Un émetteur agit par négligence lorsqu'il ne réfléchit pas aux conséquences de son inattention coupable ou n'y prête aucune attention (ATF 130 IV 10, 126 IV 91 consid. 4, 122 IV 225 consid. 2). La prévisibilité du résultat constitue la condition préalable fondamentale à l'existence d'une infraction au devoir de diligence. Il faut en effet que la réussite des principales étapes d'une procédure soit largement prévisible.
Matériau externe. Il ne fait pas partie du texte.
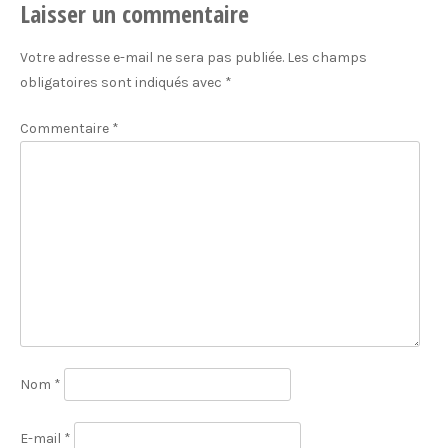
Laisser un commentaire
Votre adresse e-mail ne sera pas publiée.
Les champs
obligatoires sont indiqués avec
*
Commentaire
*
Nom
*
E-mail
*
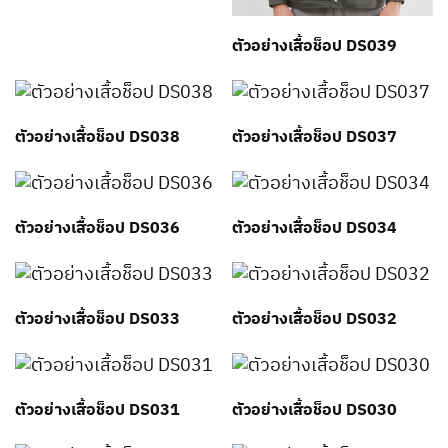
ตัวอย่างเสื้อช็อป DS039
ตัวอย่างเสื้อช็อป DS038
ตัวอย่างเสื้อช็อป DS037
ตัวอย่างเสื้อช็อป DS036
ตัวอย่างเสื้อช็อป DS034
ตัวอย่างเสื้อช็อป DS033
ตัวอย่างเสื้อช็อป DS032
ตัวอย่างเสื้อช็อป DS031
ตัวอย่างเสื้อช็อป DS030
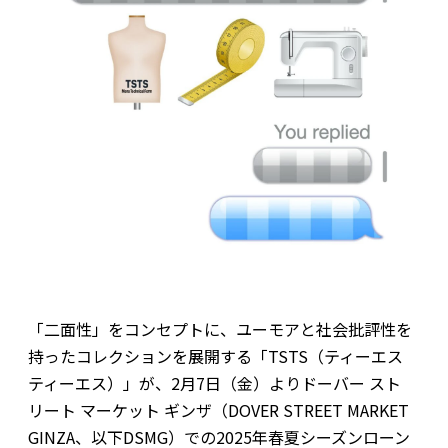
「二面性」をコンセプトに、ユーモアと社会批評性を
持ったコレクションを展開する「TSTS（ティーエス
ティーエス）」が、2月7日（金）よりドーバー スト
リート マーケット ギンザ（DOVER STREET MARKET
GINZA、以下DSMG）での2025年春夏シーズンローン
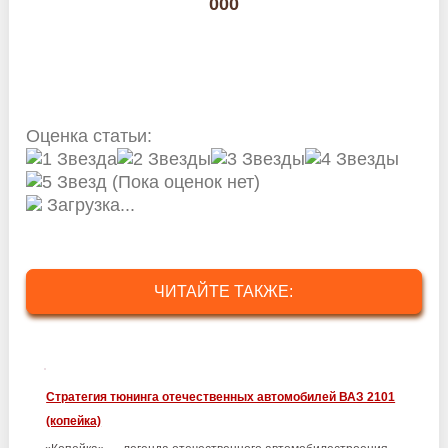
000
Оценка статьи:
(Пока оценок нет)
Загрузка...
ЧИТАЙТЕ ТАКЖЕ:
Стратегия тюнинга отечественных автомобилей ВАЗ 2101
(копейка)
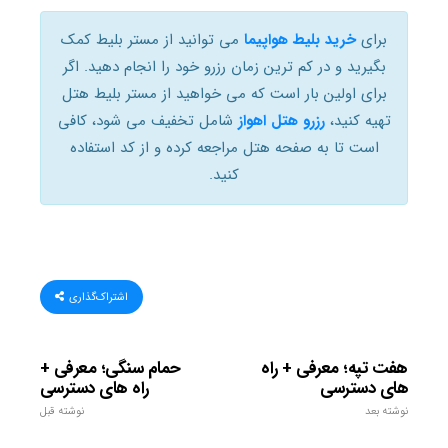
برای
خرید بلیط هواپیما
می توانید از مستر بلیط کمک
بگیرید و در کم ترین زمان رزرو خود را انجام دهید. اگر
برای اولین بار است که می خواهید از مستر بلیط هتل
تهیه کنید،
رزرو هتل اهواز
شامل تخفیف می شود، کافی
است تا به صفحه هتل مراجعه کرده و از کد استفاده
کنید.
اشتراک‌گذاری
هفت تپه؛ معرفی + راه
حمام سنگی؛ معرفی +
های دسترسی
راه های دسترسی
نوشته بعد
نوشته قبل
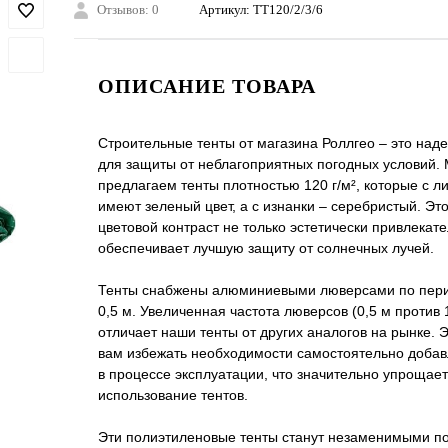
Отзывов: 0
Артикул:
ТТ120/2/3/6
ОПИСАНИЕ ТОВАРА
Строительные тенты от магазина Роллгео – это на
для защиты от неблагоприятных погодных условий.
предлагаем тенты плотностью 120 г/м², которые с л
имеют зеленый цвет, а с изнанки – серебристый. Эт
цветовой контраст не только эстетически привлекате
обеспечивает лучшую защиту от солнечных лучей.
Тенты снабжены алюминиевыми люверсами по пери
0,5 м. Увеличенная частота люверсов (0,5 м против 
отличает наши тенты от других аналогов на рынке. 
вам избежать необходимости самостоятельно доба
в процессе эксплуатации, что значительно упрощает
использование тентов.
Эти полиэтиленовые тенты станут незаменимыми п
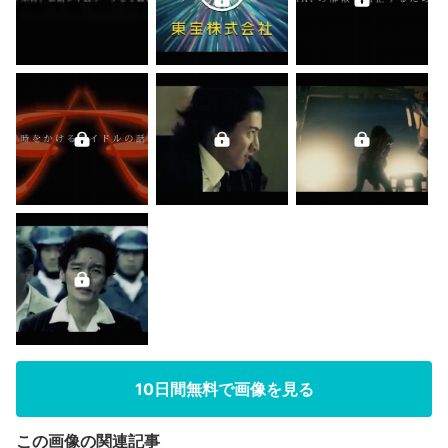
10日間無料で画像を見る
この画像の関連記事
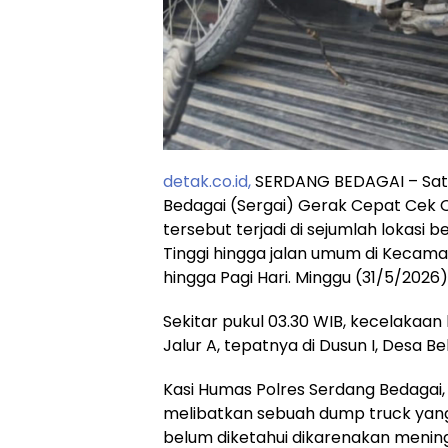
detak.co.id,
SERDANG BEDAGAI – Satua
Bedagai (Sergai) Gerak Cepat Cek Ola
tersebut terjadi di sejumlah lokasi 
Tinggi hingga jalan umum di Kecama
hingga Pagi Hari. Minggu (31/5/2026)
Sekitar pukul 03.30 WIB, kecelakaan 
Jalur A, tepatnya di Dusun I, Desa 
Kasi Humas Polres Serdang Bedagai
melibatkan sebuah dump truck yan
belum diketahui dikarenakan menin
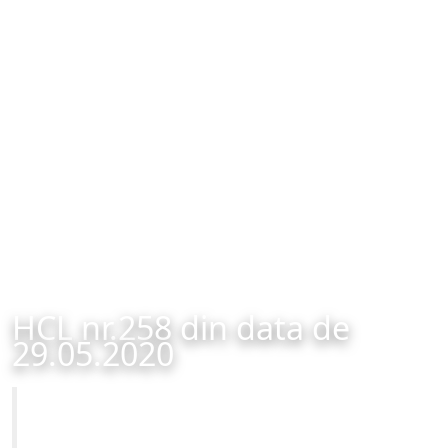
HCL nr.258 din data de
29.05.2020
Primăria Municipiului Brașov
HCL nr.258 din data de 29.05.2020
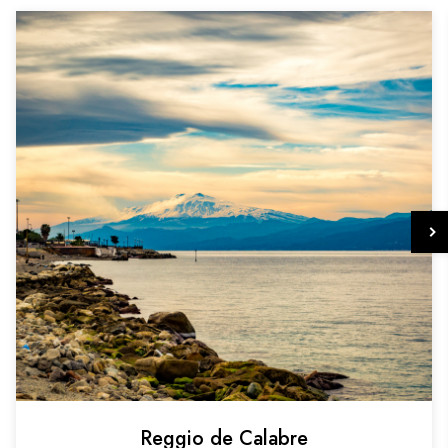
Reggio de Calabre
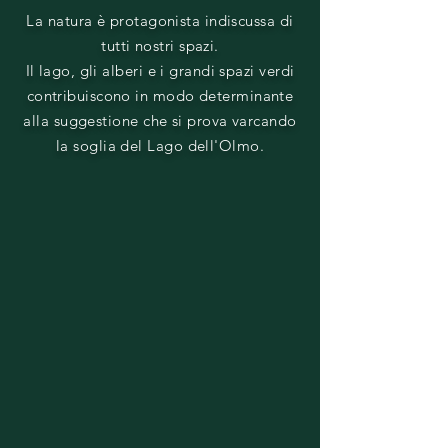
La natura è protagonista indiscussa di
tutti nostri spazi.
Il lago, gli alberi e i grandi spazi verdi
contribuiscono in modo determinante
alla suggestione che si prova varcando
la soglia del Lago dell'Olmo.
On considère qu'une négligence représente une violation du devoir de diligence lorsque la diligence de mise dans le cas précis a fait défaut, c.-à-d. lorsque, au moment de la survenue de la négligence, il était possible d'éviter la survenue de la violation de l'art. 64 RC en raison de l'expérience antérieure, et que rien n'a été entrepris malgré cela.

40.

Le dol éventuel est retenu dès lors que l'émetteur considère la réalisation du résultat ou des faits correspondants aux éléments constitutifs de l'infraction comme sérieusement possible et accepte le risque que ce résultat se réalise. Il s'en accommode, même s'il ne le souhaite pas. On parle de faute intentionnelle lorsque l'infraction à la règle est commise de façon délibérée. Il suffit que l'émetteur ait délibérément enfreint le règlement sans avoir nécessairement eu la volonté de causer des dommages. Dol éventuel et faute intentionnelle seront toutefois traités pareillement lors de la fixation de la peine (jugement du TF du 1.10.2003,

41.

La SWX met à la disposition des émetteurs un outil d'interprétation, le Commentaire, ainsi qu'une liste de contrôle afin de vérifier l'exhaustivité des rapports. En outre, les décisions prises et publiées par la SWX au sujet de la DCG sont disponibles dans leur intégralité sur son site Internet. Si elle s’était aidée de ces outils et avait fait preuve de la diligence requise, Henniez aurait pu établir un rapport de CG conforme.

42.

Dans le rapport de CG de la société, les informations telles qu'elles sont exigées aux ch. 3.1a, 4.1, 5.2, 5.5 et 8.4 de l’Annexe de la DCG et au ch. 6 DCG sont soit incomplètes soit totalement absentes. Le Comité de l'Instance d'admission n'a pas de raisons de conclure qu’il y ait eu dol éventuel ni même de faute intentionnelle de la part de la société, en d’autres termes que la société ait agi sciemment et

délibérément. Toutefois, le rapport de CG la société, peu rigoureux, ne fournit pas aux investisseurs les informations prescrites.

43.

Sur la base des explications ci-dessus, il ressort par rapport à la Directive concernant les informations relatives à la Corporate Governance, que X a enfreint par négligence l'art. 64 du RC et la DCG.

Sanction à prononcer

44.

La société n'a pas été sanctionnée par la SWX au cours des cinq dernières années. Les éventuelles sanctions encourues auparavant ne sont pas prises en compte.

45.

On prononcera à l'encontre de X une sanction adaptée à son degré de responsabilité et à la gravité de l'infraction, à savoir un avertissement avec publication en vertu de l’art. 82 RC.

*****

Décision

S'appuyant sur ces considérants, le Comité de l'Instance d'admission édicte la décision suivante:

1.

Un avertissement (art. 82 al. 1 ch. 1 RC) est prononcé à l'encontre de X.

2.

La sanction à l'encontre de X sera publiée par la SWX Swiss Exchange (art. 82 al. 1 ch. 9 RC en relation avec l'art. 82 al. 2 RC; publication à l'issue du délai de recours prévu à l'art. 82 al. 4 RC).